Digital Revolution Devolution

by Simon 30. January 2009 12:46

Digital Revolution Devolution... 

In the usual "go a head and do it, we will sort out the problems never" approach, the Rudd government has just paid 13.6 million to give set top boxes to pensioners in their Digital TV trial area.

From the Australian..

"Switching to digital TV is a straightforward and inexpensive task for the vast majority of Australians. However, we understand that some viewers may need practical in-home assistance to make the move," Communications Minister Stephen Conroy said yesterday.

The satellite service means that television towers managed by local councils in black spot areas would not have to be upgraded to digital.

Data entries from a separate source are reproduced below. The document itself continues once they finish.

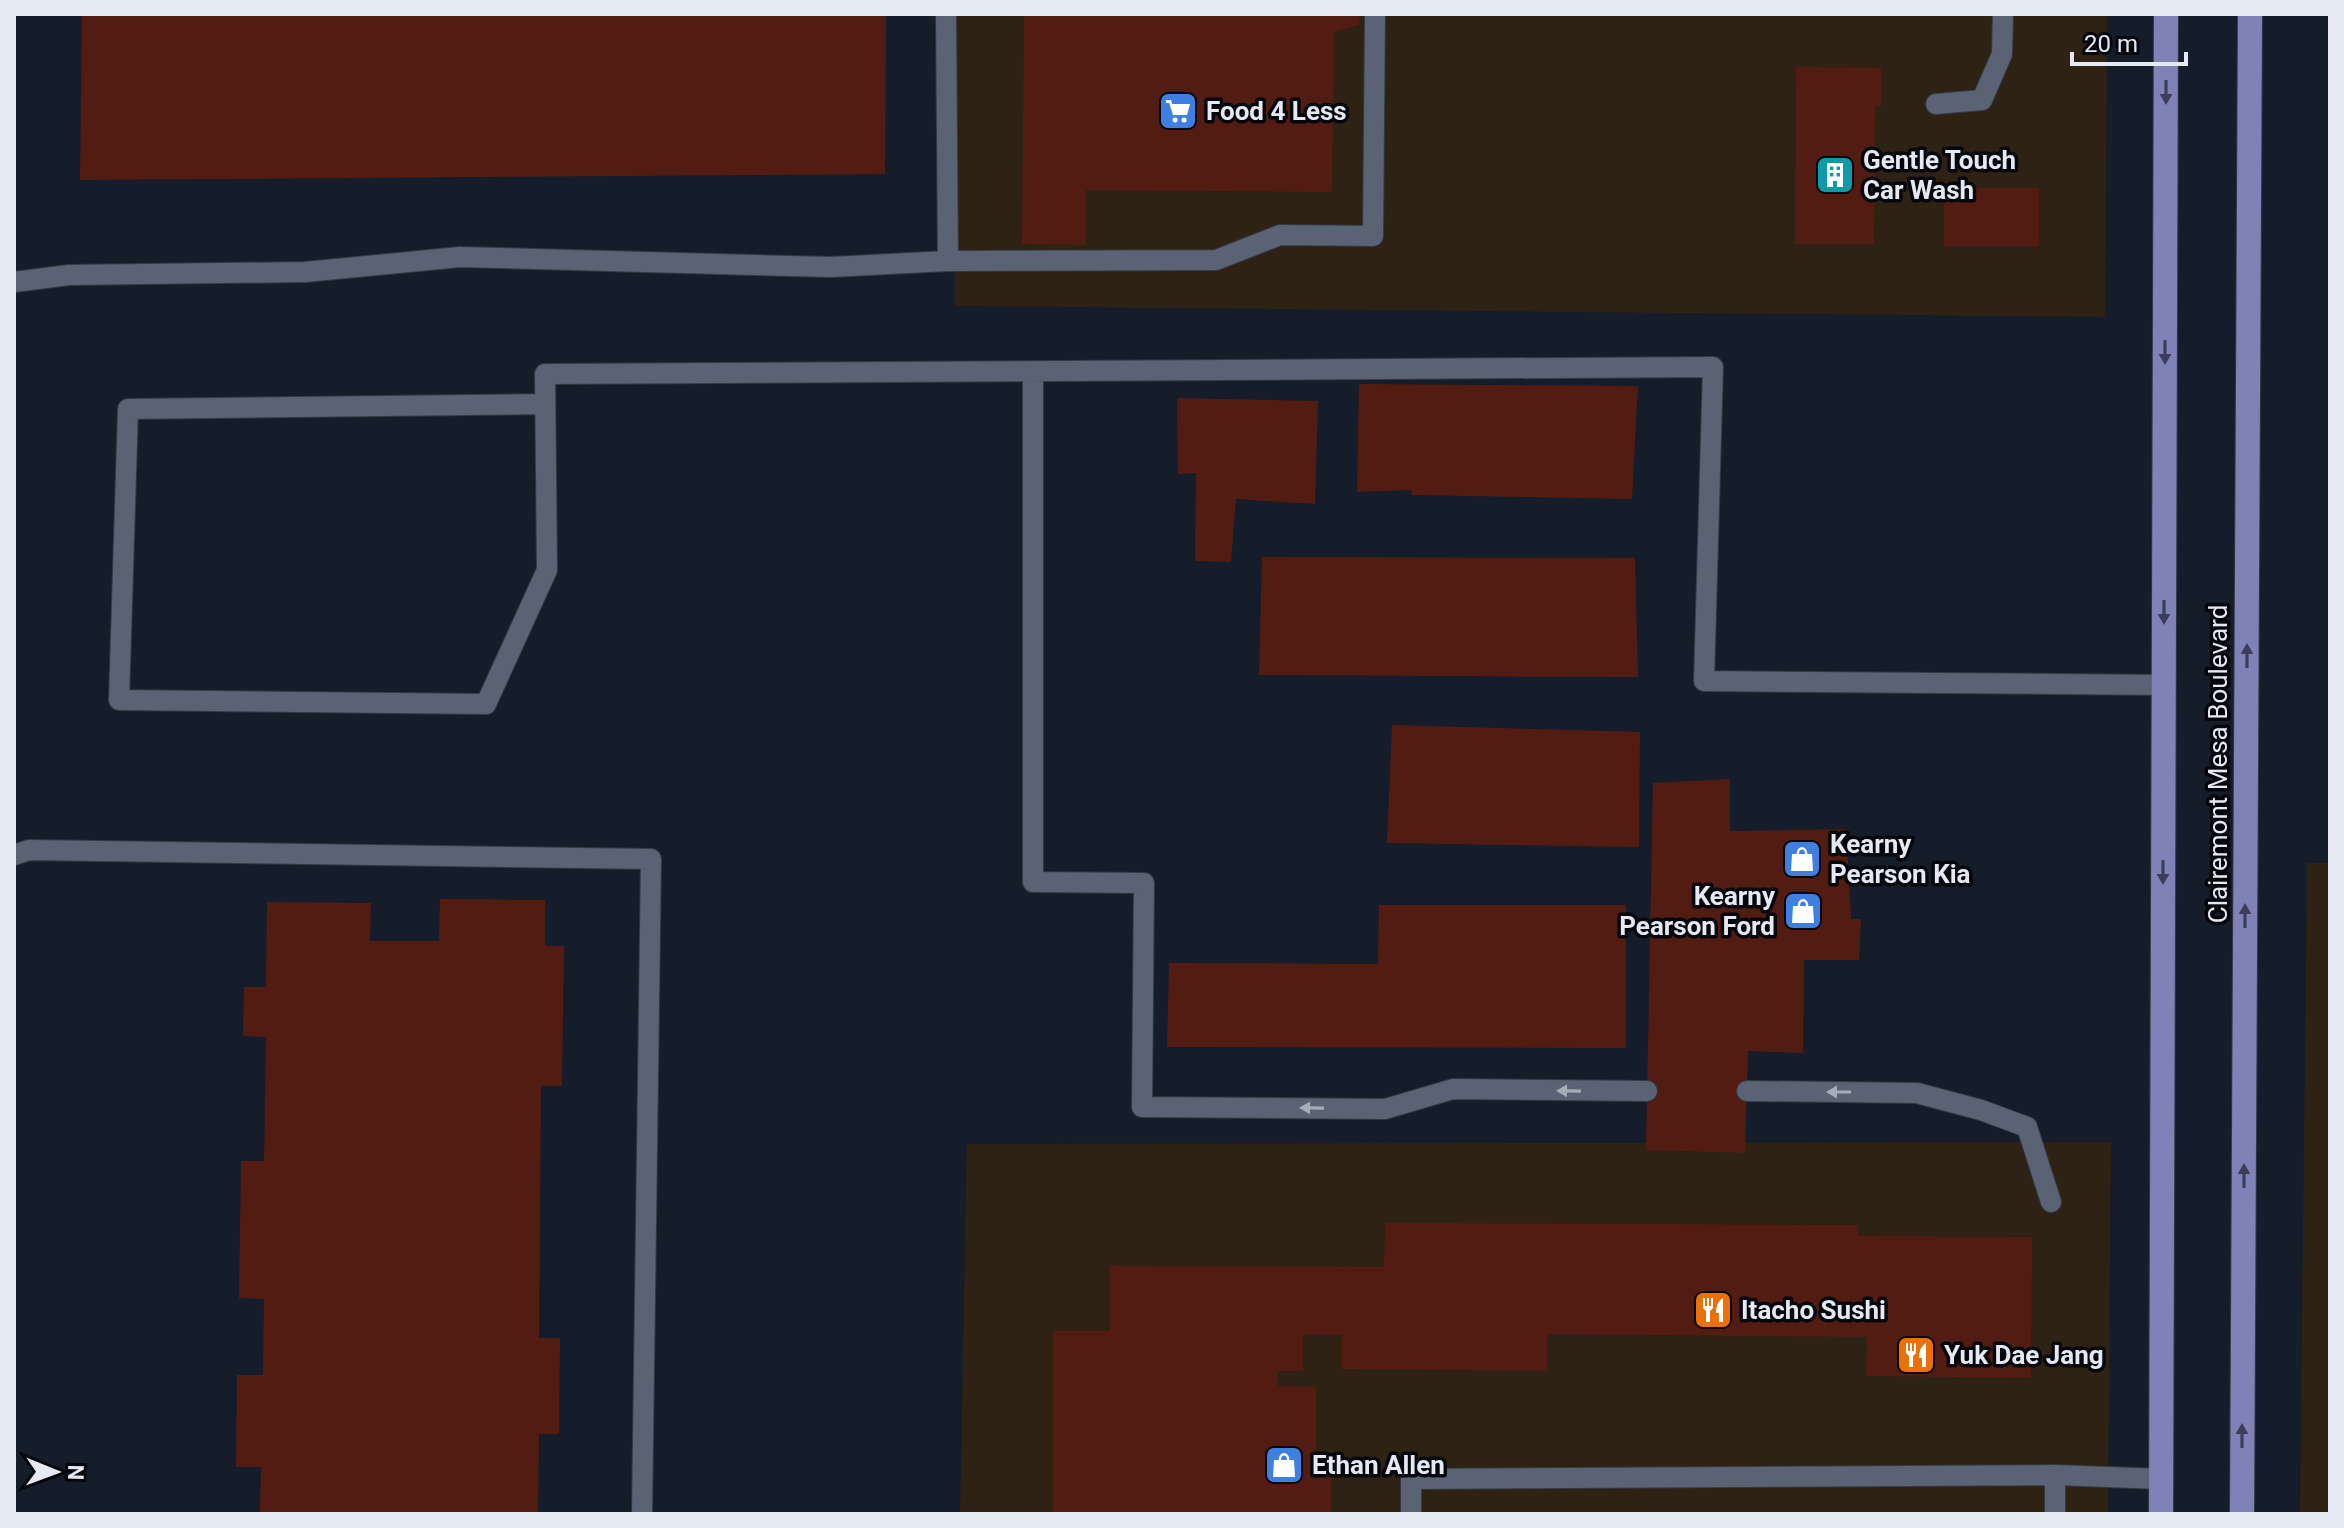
<svg xmlns="http://www.w3.org/2000/svg" width="2344" height="1528" font-family="Roboto,sans-serif">
	<rect width="100%" height="100%" fill="#161d2a"/>
	<path fill="#2d2213" d="M955,14H2107L2105,317L955,306Z
		M2307,863H2330V1514H2300Z
		M2111,1142L2108,1514H960L967,1144Z"/>
	<path fill="#521c13" d="M82,14H886L885,174L80,180Z
		M1024,14H1358L1361,24L1334,32L1332,192L1086,190V245L1022,244Z
		M1796,67L1881,68V106H1875L1874,244H1795Z
		M1944,188H2039V246H1944Z
		M1359,384L1638,386L1632,499L1411,495L1412,490L1357,492Z
		M1177,398L1318,401L1315,504L1236,499L1231,562L1195,561L1196,473L1178,474Z
		M1262,557L1635,558L1638,677L1259,675Z
		M1392,725L1640,732L1639,847L1387,843Z
		M1730,779V831L1846,829L1851,919H1861L1859,960H1804L1803,1053L1748,1051L1745,1153L1646,1150L1653,783Z
		M440,899L545,900V946H564L562,1086H541L539,1338H560L559,1434H539L538,1514H260L261,1467H236L237,1375H263L264,1299L239,1298L241,1161H264L266,1037L243,1036L244,987H266L267,902L371,903L370,941H439Z
		M1379,905H1626V1048L1167,1047L1169,963L1378,964Z
		M1385,1223L1858,1225V1236L2032,1237L2031,1378L1866,1376L1867,1337L1547,1334V1371L1342,1369V1335L1303,1334V1371H1278V1386L1316,1387V1454H1332L1331,1514H1053V1331H1110V1266L1384,1267Z"/>
	<g fill="none" stroke-linecap="round" stroke-linejoin="round">
		<defs>
			<path id="service" d="M946,14L948,261
				M1936,104L1982,100L2002,54L2003,14
				M14,282L69,275L305,272L460,257L831,267L948,261L1216,260L1280,235L1373,236L1375,14
				M1033,373V882L1144,883L1142,1107L1385,1109L1453,1089L1647,1091
				M545,404L128,409L119,700L486,704L547,570L545,374L1713,367L1704,681L2164,685
				M14,855L29,850L651,859L642,1514
				M1747,1091L1917,1093L1981,1110L2027,1127L2051,1202
				M2055,1475V1514
				M1411,1514V1479L2055,1475L2161,1479"/>
			<path id="primary" d="M2161,1514L2166,14
				M2242,1514L2250,14"/>
		</defs>
		<use href="#service" stroke="#343944" stroke-width="22"/>
		<use href="#primary" stroke="#343944" stroke-width="26"/>
		<use href="#service" stroke="#5a6373" stroke-width="20"/>
		<use href="#primary" stroke="#8082b7" stroke-width="24"/>
	</g>
	<defs><path id="oneway-solid" d="M-6-.8H1V-3.2L6.5 0L1 3.2V.8H-6Z" transform="scale(2)"/></defs>
	<g fill="#3c3e59">
		<use href="#oneway-solid" transform="translate(2166 92) rotate(90)"/>
		<use href="#oneway-solid" transform="translate(2165 352) rotate(90)"/>
		<use href="#oneway-solid" transform="translate(2164 612) rotate(90)"/>
		<use href="#oneway-solid" transform="translate(2247 656) rotate(-90)"/>
		<use href="#oneway-solid" transform="translate(2163 872) rotate(90)"/>
		<use href="#oneway-solid" transform="translate(2245 916) rotate(-90)"/>
		<use href="#oneway-solid" transform="translate(2244 1176) rotate(-90)"/>
		<use href="#oneway-solid" transform="translate(2242 1436) rotate(-90)"/>
	</g>
	<g fill="#a6adb9">
		<use href="#oneway-solid" transform="translate(1569 1091) rotate(-179)"/>
		<use href="#oneway-solid" transform="translate(1839 1092) rotate(-180)"/>
		<use href="#oneway-solid" transform="translate(1312 1108) rotate(-179)"/>
	</g>
	<defs>
		<symbol id="supermarket-square" viewBox="-11 -11 22 22"><rect x="-9" y="-9" width="18" height="18" rx="4" fill="#3f7fe0" stroke="#05070d"/><path d="M-6-5.5h2.5l.6 2H6L4.5 2H-2.5L-4.4-4H-6ZM-1.5 3.2a1.3 1.3 0 1 0 .1 0ZM3 3.2a1.3 1.3 0 1 0 .1 0Z" fill="#fff"/></symbol>
		<symbol id="building-square" viewBox="-11 -11 22 22"><rect x="-9" y="-9" width="18" height="18" rx="4" fill="#0f9aa8" stroke="#05070d"/><path d="M-4-6H4V6H1V3H-1V6H-4ZM-2.5-4.3h1.7v1.8h-1.7ZM.8-4.3h1.7v1.8H.8ZM-2.5-1h1.7V.8h-1.7ZM.8-1h1.7V.8H.8Z" fill="#fff"/></symbol>
		<symbol id="shop-square" viewBox="-11 -11 22 22"><rect x="-9" y="-9" width="18" height="18" rx="4" fill="#3f7fe0" stroke="#05070d"/><path d="M-5-2.5h2.3a2.7 3.5 0 0 1 5.4 0H5L5.5 6h-11ZM-1.5-2.5h3a1.5 2.3 0 0 0-3 0Z" fill="#fff"/></symbol>
		<symbol id="restaurant-square" viewBox="-11 -11 22 22"><rect x="-9" y="-9" width="18" height="18" rx="4" fill="#e8710a" stroke="#05070d"/><path d="M-5-6h1v4h1v-4h1v4h1v-4h1v5L-1.5 .5V6h-2V.5L-5-1ZM5-6V6H3V1.5H1.5Q1.5-4 5-6Z" fill="#fff"/></symbol>
	</defs>
	<g fill-rule="evenodd">
		<use href="#supermarket-square" x="1156" y="89" width="44" height="44"/>
		<use href="#building-square" x="1813" y="153" width="44" height="44"/>
		<use href="#shop-square" x="1780" y="837" width="44" height="44"/>
		<use href="#shop-square" x="1781" y="889" width="44" height="44"/>
		<use href="#restaurant-square" x="1691" y="1288" width="44" height="44"/>
		<use href="#restaurant-square" x="1894" y="1333" width="44" height="44"/>
		<use href="#shop-square" x="1262" y="1443" width="44" height="44"/>
	</g>
	<g text-anchor="middle" stroke-width="7" stroke-linejoin="round" paint-order="stroke">
		<g font-size="26" font-weight="bold" fill="#e4e9f3" stroke="#05070d" text-anchor="start">
			<text x="1206" y="120">Food 4 Less</text>
			<text x="1863" y="169">Gentle Touch<tspan x="1863" dy="30">Car Wash</tspan></text>
			<text x="1830" y="853">Kearny<tspan x="1830" dy="30">Pearson Kia</tspan></text>
			<text x="1775" y="905" text-anchor="end">Kearny<tspan x="1775" dy="30">Pearson Ford</tspan></text>
			<text x="1741" y="1319">Itacho Sushi</text>
			<text x="1944" y="1364">Yuk Dae Jang</text>
			<text x="1312" y="1474">Ethan Allen</text>
		</g>
		<g font-size="26" fill="#e4e9f3" stroke="#05070d">
			<text transform="translate(2218 764) rotate(-90)" y="9">Clairemont Mesa Boulevard</text>
		</g>
	</g>
	<rect width="2344" height="1528" fill="none" stroke="#e4e9f3" stroke-width="32"/>
	<g transform="translate(56 1472) rotate(91)" stroke="#05070d" stroke-width="6" paint-order="stroke">
	<path d="M0-6L14 30L0 20L-14 30Z" fill="#e4e9f3"/>
	<text y="-12" font-size="22" font-weight="bold" text-anchor="middle" fill="#e4e9f3">N</text>
	</g>
	<path d="M2072 52v12h114v-12" fill="none" stroke="#e4e9f3" stroke-width="4"/>
	<text x="2084" y="52" font-size="24" fill="#e4e9f3" stroke="#05070d" stroke-width="6" paint-order="stroke">20 m</text>
</svg>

Instead, the Government will pay for satellite dishes to be installed in affected homes.

Simple enough for Conroy to stuff it up. Lets see what the tech heads at Gizmodo think;

If you've been watching the upcoming trainwreck that is the Digital TV transition happening in the US at the moment and thinking, "I'm glad that's not us", here's a sobering thought: K-Rudd yesterday announced a $13.6 million package to supply digital set-top boxes for pensioners in Mildura, where the analogue signal will be switched off next year. Can you sense the impending doom?

Yup. These clowns will do anything to propagate their propaganda machine, the ABC 1 & 2.